A publication of the Archaeological Institute of America
Five temples, the earliest dating to ca. 3100 B.C., have been uncovered beneath the remains of a large Middle Kingdom (ca. 2000 B.C.) temple at Tel Ibrahim Awad in the eastern Nile Delta. Dutch archaeologists led by Willem M. van Haarlem of the Netherlands Foundation for Archaeological Research in Egypt say the ground plan of the earliest temple is unlike anything previously discovered in Egypt, and no sites are known with a similar series of temples built one on top of the other and which date so far back.
Some 1,000 ritual objects, including a primitive ivory statue, a unique triple pot, and pieces of a ceramic baboon, were recovered from the third oldest temple. Researchers do not yet know which gods were worshiped here, although the baboon may provide information about local deities.

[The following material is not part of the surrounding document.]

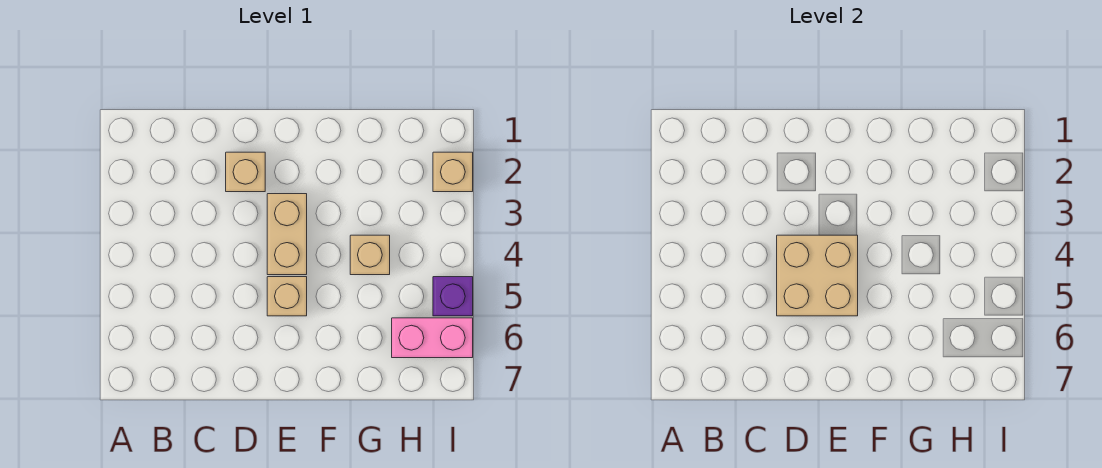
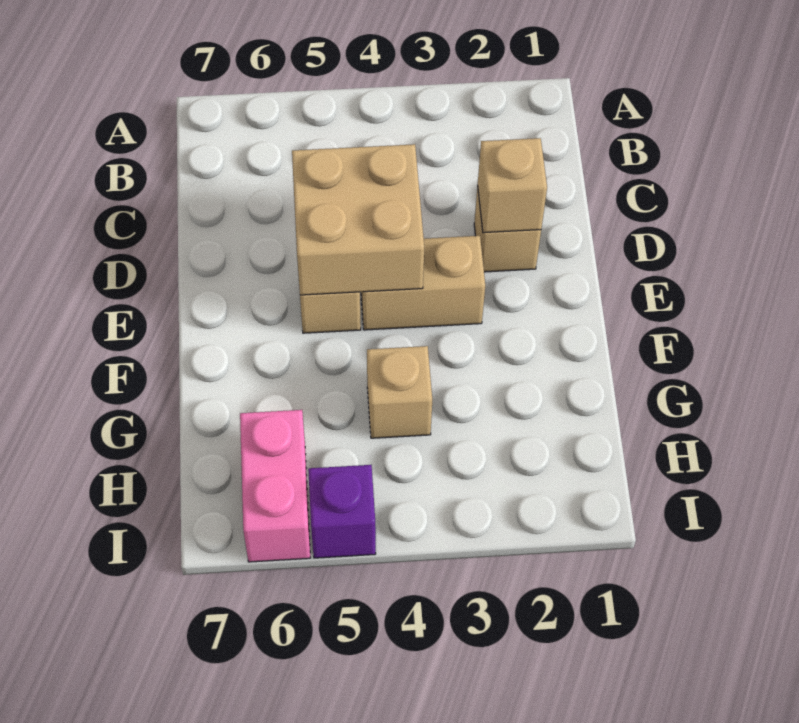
tan 1x1 brick [433,152,473,192] -> tan 1x1 brick moved to [478,138,547,233]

Near the temple complex archaeologists also excavated an intact First Dynasty tomb (ca. 3000 B.C.), which produced a wealth of stone and bronze vessels as well as pottery. Traces of an adjacent settlement, dating to the Pre-Dynastic Period (ca. 5000-3000 B.C.), have also come to light. Van Haarlem plans to investigate a cemetery to the east of the main site containing 50 tombs from various periods.